Intercellular bridges in the embryo of the Atlantic squid, Loligo pealei. I. Cytoplasmic continuity and tissue differentiation.

In the post-gastrulation embryo of the Atlantic squid, Loligo pealei, the cells of the developing blastoderm are joined to each other by intercellular bridges which may provide a means of cytoplasmic communication between the cells. This paper describes an electron microscope survey of bridges in the developing blastoderm just prior to, and during, the onset of differentiation. The bridges are similar to those described in the gonadal tissue of many animal species and appear to result from incomplete cytokinesis followed by the disappearance of the spindle remnant.

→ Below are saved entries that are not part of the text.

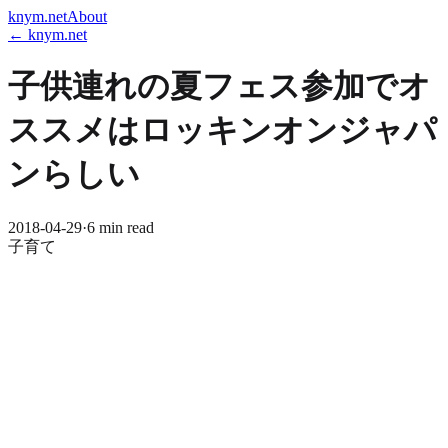
knym.net
About
← knym.net
子供連れの夏フェス参加でオ
ススメはロッキンオンジャパ
ンらしい
2018-04-29
·
6 min read
子育て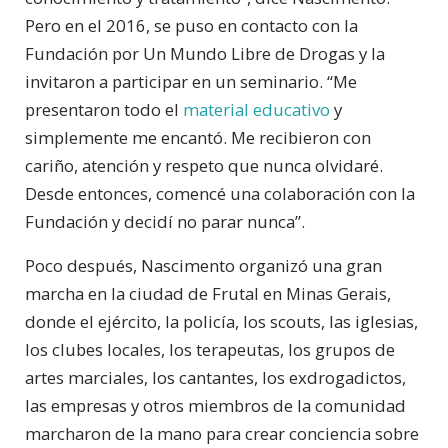
Pero en el 2016, se puso en contacto con la
Fundación por Un Mundo Libre de Drogas y la
invitaron a participar en un seminario. “Me
presentaron todo el
material educativo
y
simplemente me encantó. Me recibieron con
cariño, atención y respeto que nunca olvidaré.
Desde entonces, comencé una colaboración con la
Fundación y decidí no parar nunca”.
Poco después, Nascimento organizó una gran
marcha en la ciudad de Frutal en Minas Gerais,
donde el ejército, la policía, los scouts, las iglesias,
los clubes locales, los terapeutas, los grupos de
artes marciales, los cantantes, los exdrogadictos,
las empresas y otros miembros de la comunidad
marcharon de la mano para crear conciencia sobre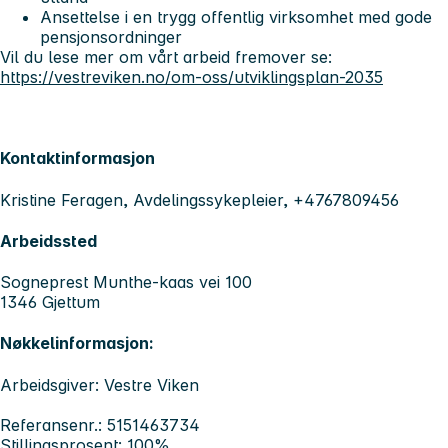
Ansettelse i en trygg offentlig virksomhet med gode
pensjonsordninger
Vil du lese mer om vårt arbeid fremover se:
https://vestreviken.no/om-oss/utviklingsplan-2035
Kontaktinformasjon
Kristine Feragen, Avdelingssykepleier, +4767809456
Arbeidssted
Sogneprest Munthe-kaas vei 100
1346 Gjettum
Nøkkelinformasjon:
Arbeidsgiver: Vestre Viken
Referansenr.: 5151463734
Stillingsprosent: 100%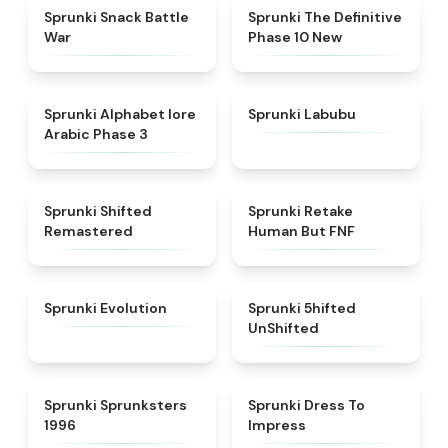
★
4.6
★
4.3
Sprunki Snack Battle
Sprunki The Definitive
War
Phase 10 New
★
4.8
★
4.6
Sprunki Alphabet lore
Sprunki Labubu
Arabic Phase 3
★
4.3
★
4.7
Sprunki Shifted
Sprunki Retake
Remastered
Human But FNF
★
4.7
★
4.4
Sprunki Evolution
Sprunki 5hifted
UnShifted
★
5
★
4.5
Sprunki Sprunksters
Sprunki Dress To
1996
Impress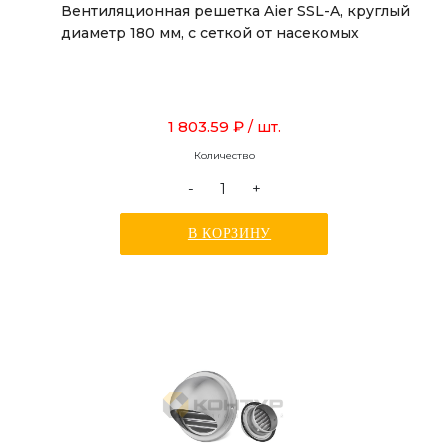
Вентиляционная решетка Aier SSL-A, круглый
диаметр 180 мм, с сеткой от насекомых
1 803.59 ₽
/ шт.
Количество
-
+
В КОРЗИНУ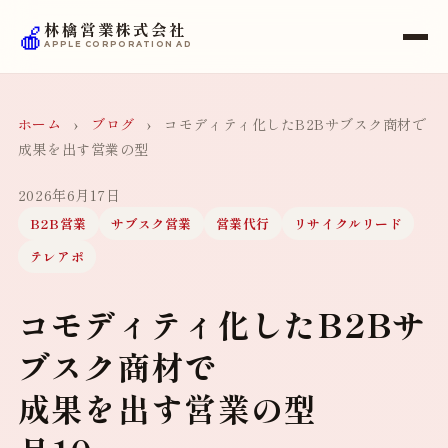
🍎
林檎営業株式会社
APPLE CORPORATION AD
ホーム
›
ブログ
›
コモディティ化したB2Bサブスク商材で
成果を出す営業の型
2026年6月17日
B2B営業
サブスク営業
営業代行
リサイクルリード
テレアポ
コモディティ化したB2Bサ
ブスク商材で
成果を出す営業の型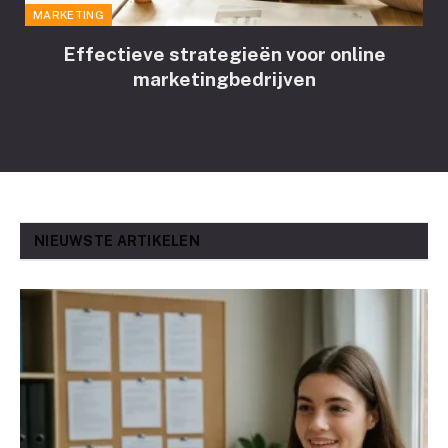
MARKETING
Effectieve strategieën voor online
marketingbedrijven
NIEUWSTE ARTIKELEN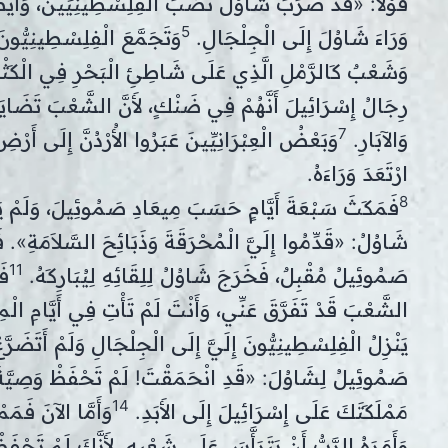
قَوْلاً: «قَدْ ضَرَبَ شَاوُلُ نَصَبَ الْفِلِسْطِينِيِّينَ، وَأَيْض
5
وَرَاءَ شَاوُلَ إِلَى الْجِلْجَالِ.
وَتَجَمَّعَ الْفِلِسْطِينِيُّونَ
وَشَعْبٌ كَالرَّمْلِ الَّذِي عَلَى شَاطِئِ الْبَحْرِ فِي الْكَثْ
رِجَالُ إِسْرَائِيلَ أَنَّهُمْ فِي ضَنْكٍ، لأَنَّ الشَّعْبَ تَضَاي
7
وَالآبَارِ.
وَبَعْضُ الْعِبْرَانِيِّينَ عَبَرُوا الأُرْدُنَّ إِلَى أَ
ارْتَعَدَ وَرَاءَهُ.
8
فَمَكَثَ سَبْعَةَ أَيَّامٍ حَسَبَ مِيعَادِ صَمُوئِيلَ، وَلَمْ يَ
شَاوُلُ: «قَدِّمُوا إِلَيَّ الْمُحْرَقَةَ وَذَبَائِحَ السَّلاَمَةِ». 
11
صَمُوئِيلُ مُقْبِلٌ، فَخَرَجَ شَاوُلُ لِلِقَائِهِ لِيُبَارِكَهُ.
فَ
الشَّعْبَ قَدْ تَفَرَّقَ عَنِّي، وَأَنْتَ لَمْ تَأْتِ فِي أَيَّامِ 
يَنْزِلُ الْفِلِسْطِينِيُّونَ إِلَيَّ إِلَى الْجِلْجَالِ وَلَمْ أَتَضَر
صَمُوئِيلُ لِشَاوُلَ: «قَدِ انْحَمَقْتَ! لَمْ تَحْفَظْ وَصِيَّةَ الرَّ
14
مَمْلَكَتَكَ عَلَى إِسْرَائِيلَ إِلَى الأَبَدِ.
وَأَمَّا الآنَ فَمَم
وَأَمَرَهُ الرَّبُّ أَنْ يَتَرَأَّسَ عَلَى شَعْبِهِ. لأَنَّكَ لَمْ تَحْف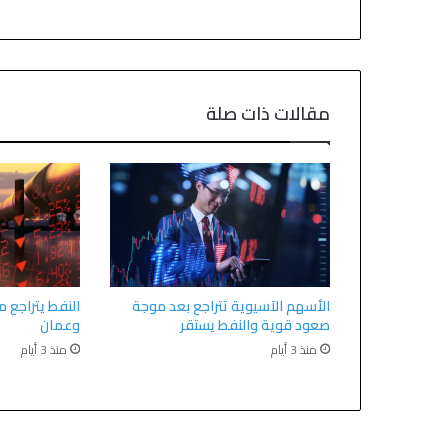
مقالات ذات صلة
الأسهم الآسيوية تتراجع بعد موجة
النفط يتراجع م
صعود قوية والنفط يستقر
وعمان
منذ 3 أيام
منذ 3 أيام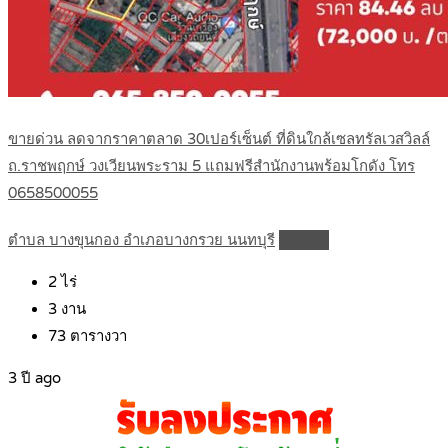
ขายด่วน ลดจากราคาตลาด 30เปอร์เซ็นต์ ที่ดินใกล้เซลทรัลเวสวิลล์
ถ.ราชพฤกษ์ วงเวียนพระราม 5 แถมฟรีสำนักงานพร้อมโกดัง โทร
0658500055
ตำบล บางขุนกอง อำเภอบางกรวย นนทบุรี
Details
2
ไร่
3
งาน
73
ตารางวา
3 ปี ago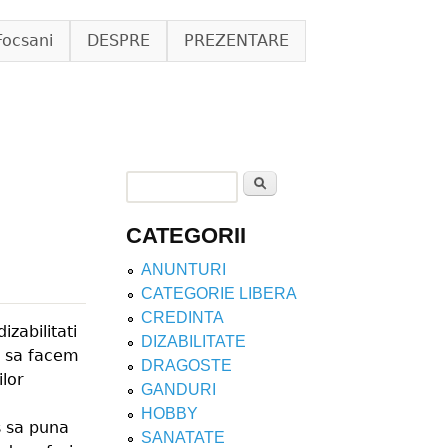
Focsani
DESPRE
PREZENTARE
Search
Search form
CATEGORII
ANUNTURI
CATEGORIE LIBERA
CREDINTA
zabilitati
DIZABILITATE
t sa facem
DRAGOSTE
ilor
GANDURI
HOBBY
s sa puna
SANATATE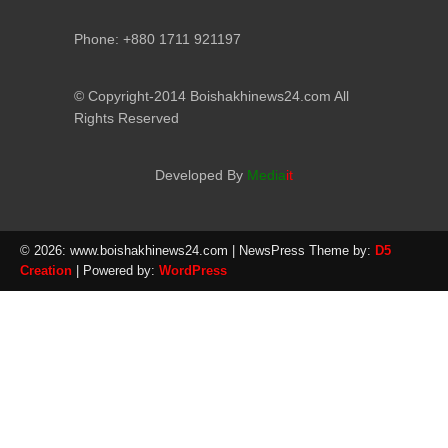
Phone: +880 1711 921197
© Copyright-2014 Boishakhinews24.com All
Rights Reserved
Developed By
Media
it
© 2026: www.boishakhinews24.com
| NewsPress Theme by:
D5
Creation
| Powered by:
WordPress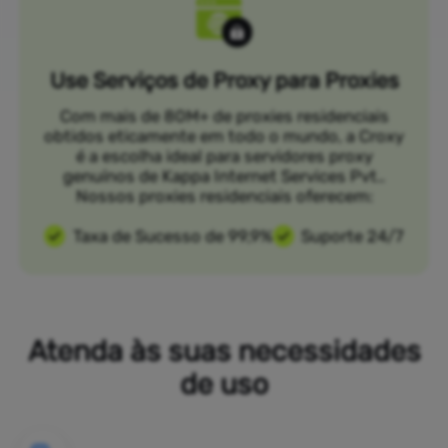
Use Serviços de Proxy para Proxies
Com mais de 80M+ de proxies residenciais
obtidos eticamente em todo o mundo, a Croxy
é a escolha ideal para servidores proxy
genuínos de Kappa Internet Services Pvt..
Nossos proxies residenciais oferecem:
Taxa de Sucesso de 99,9%
Suporte 24/7
Atenda às suas necessidades
de uso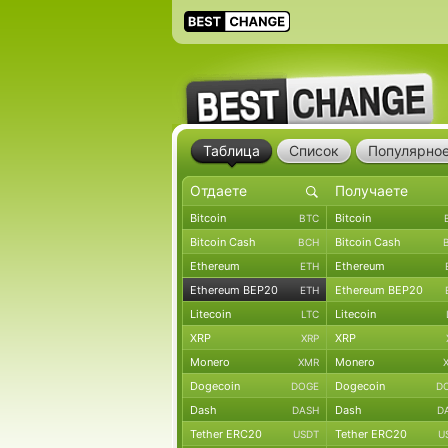
Таблица
Список
Популярно
Bitcoin
Bitcoin
BTC
Bitcoin Cash
Bitcoin Cash
BCH
Ethereum
Ethereum
ETH
Ethereum BEP20
Ethereum BEP20
ETH
Litecoin
Litecoin
LTC
XRP
XRP
XRP
Monero
Monero
XMR
Dogecoin
Dogecoin
DOGE
D
Dash
Dash
DASH
D
Tether ERC20
Tether ERC20
USDT
U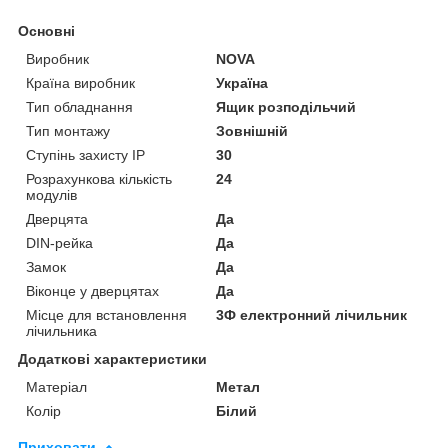
Основні
Виробник
NOVA
Країна виробник
Україна
Тип обладнання
Ящик розподільчий
Тип монтажу
Зовнішній
Ступінь захисту IP
30
Розрахункова кількість
24
модулів
Дверцята
Да
DIN-рейка
Да
Замок
Да
Віконце у дверцятах
Да
Місце для встановлення
3Ф електронний лічильник
лічильника
Додаткові характеристики
Матеріал
Метал
Колір
Білий
Приховати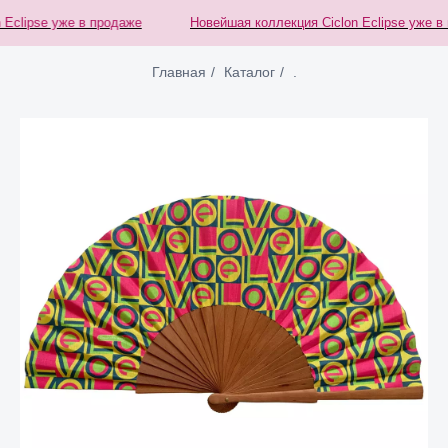
clipse уже в продаже
Новейшая коллекция Ciclon Eclipse уже в п
Главная
/
Каталог
/
.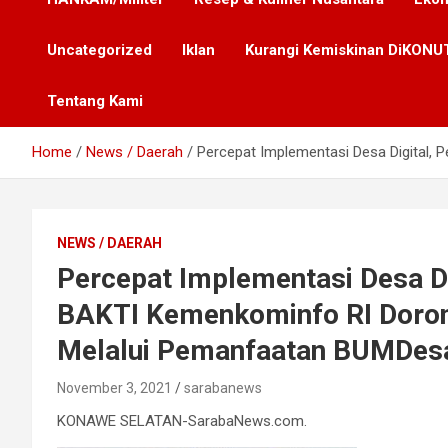
Uncategorized
Iklan
Kurangi Kemiskinan DiKONUT
Tentang Kami
Home
News / Daerah
Percepat Implementasi Desa Digital,
NEWS / DAERAH
Percepat Implementasi Desa D
BAKTI Kemenkominfo RI Dorong
Melalui Pemanfaatan BUMDes
November 3, 2021
sarabanews
KONAWE SELATAN-SarabaNews.com.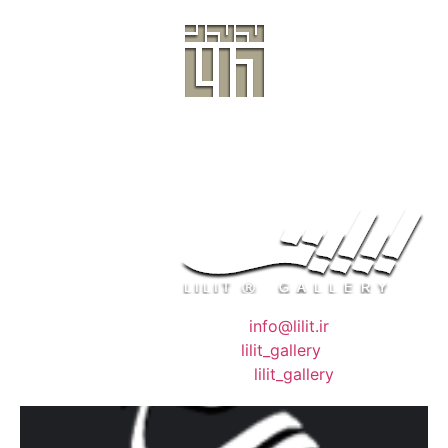
❖ رایـانـامـه :
info@lilit.ir
❖ تــلــگــرام :
lilit_gallery
❖اینستاگرام:
lilit_gallery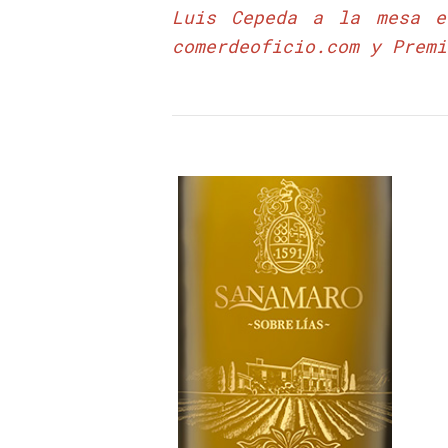
Luis Cepeda a la mesa e
comerdeoficio.com
y Premi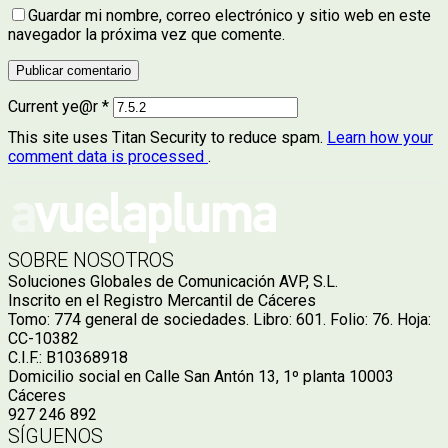
Guardar mi nombre, correo electrónico y sitio web en este
navegador la próxima vez que comente.
Current ye@r
*
This site uses Titan Security to reduce spam.
Learn how your
comment data is processed
.
SOBRE NOSOTROS
Soluciones Globales de Comunicación AVP, S.L.
Inscrito en el Registro Mercantil de Cáceres
Tomo: 774 general de sociedades. Libro: 601. Folio: 76. Hoja:
CC-10382
C.I.F.: B10368918
Domicilio social en Calle San Antón 13, 1º planta 10003
Cáceres
927 246 892
SÍGUENOS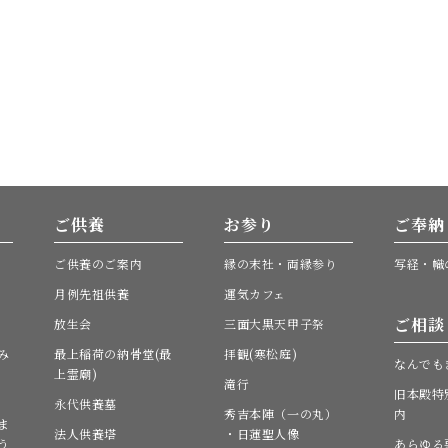
ご供養
お参り
ご奉納
ご供養のご案内
縁の末社・両縁参り
写経・幟
月例先祖供養
運気カフェ
ご相談
放生会
三面大黒天甲子祭
み
最上稲荷の納骨堂(最
拝観(寒松庭)
なんでも
上霊廟)
滝行
旧本殿特
永代供養墓
秀吉本陣（一の丸）
内
ま
法人供養塔
・日蓮聖人像
う
あらゆる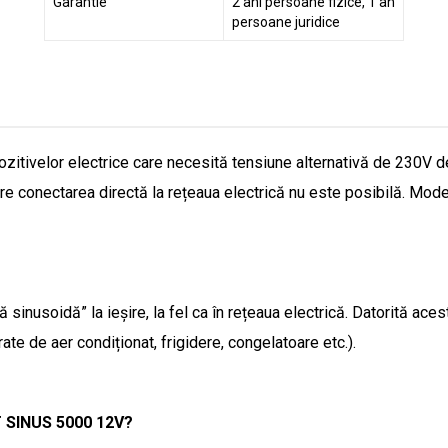
Garantie
2 ani persoane fizice, 1 an
persoane juridice
tivelor electrice care necesită tensiune alternativă de 230V de l
are conectarea directă la rețeaua electrică nu este posibilă. Mode
inusoidă” la ieșire, la fel ca în rețeaua electrică. Datorită aces
ate de aer condiționat, frigidere, congelatoare etc.).
T SINUS 5000 12V?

The bridges persist and chains of cells result which are generally branched and coiled. In the undifferentiated blastoderm the chains of cells show no apparent orientation to each other. However, in the apical blastoderm undergoing differentiation, chains of bridged cells appear to coincide closely with the developing mantle and shell gland primordia. The configuration a chain of cells assumes depends upon the degree of branching (i.e. the number of cells having three bridges) and the degree of coiling of the chain. Whereas coiling is probably affected by the crowding of neighboring cells, both branching and coiling appear to be functions of spindle orientation relative to previous bridges. During mitosis the bridges appear to become occluded by systems of transverse membranous cisternae, and mitotic nuclei are thus isolated. However, the bridges apparently re-open during G1, and during periods of protein synthesis the cells within a group share a common cytoplasm. It is suggested that gene products are shared and protein synthesis of the entire bridged group may be synchronized. As the sharing of control molecules may also be facilitated, these essentially syncytial groups may respond uniformly to inducers from the yolk syncytium, or other tissues and differentiation may be synchronized within the group.